> **What to do**
Please copy the lines starting at the one containing "right knee: (577, 649, 1)" and ending at the one containing "left knee: (149, 158, -1)", including both.

(Data items)

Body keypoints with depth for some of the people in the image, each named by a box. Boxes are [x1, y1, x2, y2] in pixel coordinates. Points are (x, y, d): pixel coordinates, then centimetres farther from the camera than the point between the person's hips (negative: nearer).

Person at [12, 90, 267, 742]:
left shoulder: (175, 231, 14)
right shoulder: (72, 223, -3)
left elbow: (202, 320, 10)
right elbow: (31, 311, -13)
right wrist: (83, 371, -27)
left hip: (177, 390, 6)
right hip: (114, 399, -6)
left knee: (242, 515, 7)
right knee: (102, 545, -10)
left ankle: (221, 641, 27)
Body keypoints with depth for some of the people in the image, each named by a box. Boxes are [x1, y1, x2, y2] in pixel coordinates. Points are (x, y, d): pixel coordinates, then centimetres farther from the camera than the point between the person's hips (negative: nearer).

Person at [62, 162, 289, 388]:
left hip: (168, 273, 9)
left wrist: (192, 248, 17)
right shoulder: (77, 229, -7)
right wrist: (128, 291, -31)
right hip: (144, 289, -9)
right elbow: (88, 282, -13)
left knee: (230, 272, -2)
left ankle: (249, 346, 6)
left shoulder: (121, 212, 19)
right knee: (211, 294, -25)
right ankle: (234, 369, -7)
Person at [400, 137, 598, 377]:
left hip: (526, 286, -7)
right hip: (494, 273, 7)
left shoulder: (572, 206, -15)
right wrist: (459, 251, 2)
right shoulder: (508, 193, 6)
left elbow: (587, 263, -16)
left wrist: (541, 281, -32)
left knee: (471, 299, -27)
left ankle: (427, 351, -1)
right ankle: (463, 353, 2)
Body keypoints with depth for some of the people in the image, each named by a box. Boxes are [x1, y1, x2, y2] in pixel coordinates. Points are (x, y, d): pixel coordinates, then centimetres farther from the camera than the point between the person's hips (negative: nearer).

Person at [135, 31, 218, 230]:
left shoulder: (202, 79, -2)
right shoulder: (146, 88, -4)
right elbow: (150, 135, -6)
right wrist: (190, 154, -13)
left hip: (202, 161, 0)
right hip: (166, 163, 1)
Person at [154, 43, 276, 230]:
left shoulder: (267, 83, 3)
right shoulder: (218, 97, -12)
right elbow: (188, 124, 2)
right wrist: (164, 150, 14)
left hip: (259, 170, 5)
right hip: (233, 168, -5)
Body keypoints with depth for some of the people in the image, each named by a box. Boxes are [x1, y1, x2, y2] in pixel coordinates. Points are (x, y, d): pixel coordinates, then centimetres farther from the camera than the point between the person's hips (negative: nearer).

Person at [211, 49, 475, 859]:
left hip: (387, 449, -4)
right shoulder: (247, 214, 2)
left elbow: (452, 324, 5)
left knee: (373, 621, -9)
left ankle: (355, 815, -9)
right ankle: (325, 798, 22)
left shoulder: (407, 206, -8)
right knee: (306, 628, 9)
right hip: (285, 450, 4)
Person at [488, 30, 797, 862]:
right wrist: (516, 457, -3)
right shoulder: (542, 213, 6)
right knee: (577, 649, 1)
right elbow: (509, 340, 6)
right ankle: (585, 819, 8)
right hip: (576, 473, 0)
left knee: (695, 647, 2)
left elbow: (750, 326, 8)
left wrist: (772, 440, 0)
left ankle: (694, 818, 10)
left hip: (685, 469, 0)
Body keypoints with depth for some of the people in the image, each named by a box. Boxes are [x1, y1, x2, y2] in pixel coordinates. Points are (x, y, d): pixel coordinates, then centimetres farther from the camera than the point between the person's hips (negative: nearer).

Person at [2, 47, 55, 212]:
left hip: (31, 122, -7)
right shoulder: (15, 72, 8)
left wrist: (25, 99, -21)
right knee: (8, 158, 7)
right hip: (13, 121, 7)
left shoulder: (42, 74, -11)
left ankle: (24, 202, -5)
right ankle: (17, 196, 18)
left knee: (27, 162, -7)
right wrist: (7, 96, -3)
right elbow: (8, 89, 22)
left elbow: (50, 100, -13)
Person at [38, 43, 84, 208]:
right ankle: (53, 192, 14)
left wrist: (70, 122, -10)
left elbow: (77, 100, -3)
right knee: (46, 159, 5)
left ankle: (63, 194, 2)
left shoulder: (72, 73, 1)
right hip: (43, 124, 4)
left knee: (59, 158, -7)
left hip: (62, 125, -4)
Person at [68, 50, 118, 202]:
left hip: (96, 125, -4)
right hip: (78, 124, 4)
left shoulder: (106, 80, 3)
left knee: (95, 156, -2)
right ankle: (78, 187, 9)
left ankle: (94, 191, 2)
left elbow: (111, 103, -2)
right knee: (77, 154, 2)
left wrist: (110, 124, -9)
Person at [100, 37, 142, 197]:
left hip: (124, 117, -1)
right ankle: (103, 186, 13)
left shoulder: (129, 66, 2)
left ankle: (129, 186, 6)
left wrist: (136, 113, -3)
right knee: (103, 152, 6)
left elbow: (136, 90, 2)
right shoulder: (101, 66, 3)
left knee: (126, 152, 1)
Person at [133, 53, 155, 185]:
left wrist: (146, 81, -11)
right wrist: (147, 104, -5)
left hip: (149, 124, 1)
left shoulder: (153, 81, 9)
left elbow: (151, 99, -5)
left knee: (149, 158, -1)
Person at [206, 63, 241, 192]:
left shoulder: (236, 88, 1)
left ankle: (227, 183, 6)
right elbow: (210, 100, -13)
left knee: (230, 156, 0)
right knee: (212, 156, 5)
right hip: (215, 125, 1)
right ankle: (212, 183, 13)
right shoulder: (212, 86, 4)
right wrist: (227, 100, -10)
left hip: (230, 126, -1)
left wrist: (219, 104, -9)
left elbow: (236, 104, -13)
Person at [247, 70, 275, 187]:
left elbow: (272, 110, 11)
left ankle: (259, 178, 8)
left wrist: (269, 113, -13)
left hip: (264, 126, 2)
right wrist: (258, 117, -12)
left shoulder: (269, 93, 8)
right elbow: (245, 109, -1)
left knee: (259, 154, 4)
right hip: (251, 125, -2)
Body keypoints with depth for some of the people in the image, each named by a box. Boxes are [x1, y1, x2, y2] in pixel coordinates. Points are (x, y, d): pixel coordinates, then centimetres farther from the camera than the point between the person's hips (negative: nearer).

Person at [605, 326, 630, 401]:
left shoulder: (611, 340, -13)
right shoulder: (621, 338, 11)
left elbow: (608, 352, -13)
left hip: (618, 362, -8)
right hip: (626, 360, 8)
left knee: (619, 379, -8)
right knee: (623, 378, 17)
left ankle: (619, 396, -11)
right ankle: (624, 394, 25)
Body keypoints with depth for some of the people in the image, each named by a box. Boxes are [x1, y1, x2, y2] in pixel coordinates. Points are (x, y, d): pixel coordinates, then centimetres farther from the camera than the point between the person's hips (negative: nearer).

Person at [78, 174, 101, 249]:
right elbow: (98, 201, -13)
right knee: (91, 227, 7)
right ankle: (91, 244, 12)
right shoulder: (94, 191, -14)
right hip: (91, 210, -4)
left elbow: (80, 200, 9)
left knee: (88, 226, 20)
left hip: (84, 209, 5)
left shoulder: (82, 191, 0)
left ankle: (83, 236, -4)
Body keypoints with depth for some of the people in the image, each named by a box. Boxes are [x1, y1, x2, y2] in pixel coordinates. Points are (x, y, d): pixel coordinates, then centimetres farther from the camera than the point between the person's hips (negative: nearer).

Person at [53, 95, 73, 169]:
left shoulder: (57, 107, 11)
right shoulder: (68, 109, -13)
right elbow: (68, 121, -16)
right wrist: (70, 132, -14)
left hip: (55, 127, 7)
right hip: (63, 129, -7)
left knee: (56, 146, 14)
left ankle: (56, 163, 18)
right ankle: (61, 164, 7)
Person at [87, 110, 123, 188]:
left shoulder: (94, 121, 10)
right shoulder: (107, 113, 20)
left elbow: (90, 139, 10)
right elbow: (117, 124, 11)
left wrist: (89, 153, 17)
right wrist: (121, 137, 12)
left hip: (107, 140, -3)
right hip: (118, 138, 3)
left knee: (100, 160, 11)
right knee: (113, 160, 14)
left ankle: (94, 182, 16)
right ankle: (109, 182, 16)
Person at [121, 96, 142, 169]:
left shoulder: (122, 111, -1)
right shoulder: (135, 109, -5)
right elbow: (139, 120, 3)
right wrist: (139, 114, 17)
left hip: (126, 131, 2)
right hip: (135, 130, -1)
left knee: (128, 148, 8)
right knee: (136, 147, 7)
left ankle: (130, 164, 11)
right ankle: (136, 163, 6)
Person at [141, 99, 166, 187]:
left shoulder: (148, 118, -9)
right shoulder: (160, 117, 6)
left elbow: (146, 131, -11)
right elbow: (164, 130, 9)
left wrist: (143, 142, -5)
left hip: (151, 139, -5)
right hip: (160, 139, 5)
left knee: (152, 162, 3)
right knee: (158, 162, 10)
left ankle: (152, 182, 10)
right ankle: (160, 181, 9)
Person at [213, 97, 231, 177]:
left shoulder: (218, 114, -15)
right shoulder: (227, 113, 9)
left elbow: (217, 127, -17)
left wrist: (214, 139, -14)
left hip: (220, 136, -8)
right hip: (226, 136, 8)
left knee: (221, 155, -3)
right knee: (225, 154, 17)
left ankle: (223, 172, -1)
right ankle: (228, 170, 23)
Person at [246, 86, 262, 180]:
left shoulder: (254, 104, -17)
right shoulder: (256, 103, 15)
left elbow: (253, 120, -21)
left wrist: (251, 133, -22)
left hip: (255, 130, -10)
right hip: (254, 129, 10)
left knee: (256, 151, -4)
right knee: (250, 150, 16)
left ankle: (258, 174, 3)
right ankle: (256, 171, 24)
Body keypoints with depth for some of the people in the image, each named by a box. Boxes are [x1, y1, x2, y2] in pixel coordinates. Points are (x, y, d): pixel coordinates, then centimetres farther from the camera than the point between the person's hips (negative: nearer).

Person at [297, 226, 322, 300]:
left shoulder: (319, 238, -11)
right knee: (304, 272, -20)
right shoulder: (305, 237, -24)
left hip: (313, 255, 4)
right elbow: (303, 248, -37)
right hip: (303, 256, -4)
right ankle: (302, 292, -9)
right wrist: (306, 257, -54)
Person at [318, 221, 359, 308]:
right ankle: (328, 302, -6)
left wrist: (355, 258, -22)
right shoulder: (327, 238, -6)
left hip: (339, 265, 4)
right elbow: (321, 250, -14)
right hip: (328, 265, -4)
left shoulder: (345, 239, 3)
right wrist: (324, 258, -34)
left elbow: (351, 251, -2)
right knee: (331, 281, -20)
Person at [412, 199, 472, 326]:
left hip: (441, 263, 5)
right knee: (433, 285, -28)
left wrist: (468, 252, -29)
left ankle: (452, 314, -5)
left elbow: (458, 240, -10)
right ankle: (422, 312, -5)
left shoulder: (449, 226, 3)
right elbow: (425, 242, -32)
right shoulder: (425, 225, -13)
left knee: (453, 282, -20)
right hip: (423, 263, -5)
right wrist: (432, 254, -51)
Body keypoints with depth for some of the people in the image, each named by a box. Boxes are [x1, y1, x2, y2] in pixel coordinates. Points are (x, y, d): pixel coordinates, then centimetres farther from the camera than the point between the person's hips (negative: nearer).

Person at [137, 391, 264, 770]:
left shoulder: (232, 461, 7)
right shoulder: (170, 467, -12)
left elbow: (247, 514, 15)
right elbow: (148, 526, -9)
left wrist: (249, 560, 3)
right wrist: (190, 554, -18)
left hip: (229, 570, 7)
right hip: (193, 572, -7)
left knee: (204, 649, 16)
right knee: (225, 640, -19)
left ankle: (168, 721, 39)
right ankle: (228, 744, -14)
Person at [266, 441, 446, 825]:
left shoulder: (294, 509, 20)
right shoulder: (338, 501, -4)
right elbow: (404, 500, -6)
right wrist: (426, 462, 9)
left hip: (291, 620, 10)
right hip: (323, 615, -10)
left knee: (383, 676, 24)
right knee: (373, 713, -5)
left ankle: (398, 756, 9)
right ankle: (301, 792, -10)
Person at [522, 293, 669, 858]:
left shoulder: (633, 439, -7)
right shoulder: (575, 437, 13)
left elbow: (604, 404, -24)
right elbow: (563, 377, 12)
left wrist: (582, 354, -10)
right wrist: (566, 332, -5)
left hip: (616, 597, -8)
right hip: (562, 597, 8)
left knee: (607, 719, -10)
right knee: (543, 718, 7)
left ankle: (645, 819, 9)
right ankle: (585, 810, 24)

> **Your solution**
right knee: (577, 649, 1)
right elbow: (509, 340, 6)
right ankle: (585, 819, 8)
right hip: (576, 473, 0)
left knee: (695, 647, 2)
left elbow: (750, 326, 8)
left wrist: (772, 440, 0)
left ankle: (694, 818, 10)
left hip: (685, 469, 0)
Body keypoints with depth for some of the people in the image, each named by a box. Boxes are [x1, y1, x2, y2] in pixel coordinates. Points are (x, y, d): pixel coordinates, then centimetres farther from the camera than the point between the person's hips (negative: nearer).

Person at [2, 47, 55, 212]:
left hip: (31, 122, -7)
right shoulder: (15, 72, 8)
left wrist: (25, 99, -21)
right knee: (8, 158, 7)
right hip: (13, 121, 7)
left shoulder: (42, 74, -11)
left ankle: (24, 202, -5)
right ankle: (17, 196, 18)
left knee: (27, 162, -7)
right wrist: (7, 96, -3)
right elbow: (8, 89, 22)
left elbow: (50, 100, -13)
Person at [38, 43, 84, 208]:
right ankle: (53, 192, 14)
left wrist: (70, 122, -10)
left elbow: (77, 100, -3)
right knee: (46, 159, 5)
left ankle: (63, 194, 2)
left shoulder: (72, 73, 1)
right hip: (43, 124, 4)
left knee: (59, 158, -7)
left hip: (62, 125, -4)
Person at [68, 50, 118, 202]:
left hip: (96, 125, -4)
right hip: (78, 124, 4)
left shoulder: (106, 80, 3)
left knee: (95, 156, -2)
right ankle: (78, 187, 9)
left ankle: (94, 191, 2)
left elbow: (111, 103, -2)
right knee: (77, 154, 2)
left wrist: (110, 124, -9)
Person at [100, 37, 142, 197]:
left hip: (124, 117, -1)
right ankle: (103, 186, 13)
left shoulder: (129, 66, 2)
left ankle: (129, 186, 6)
left wrist: (136, 113, -3)
right knee: (103, 152, 6)
left elbow: (136, 90, 2)
right shoulder: (101, 66, 3)
left knee: (126, 152, 1)
Person at [133, 53, 155, 185]:
left wrist: (146, 81, -11)
right wrist: (147, 104, -5)
left hip: (149, 124, 1)
left shoulder: (153, 81, 9)
left elbow: (151, 99, -5)
left knee: (149, 158, -1)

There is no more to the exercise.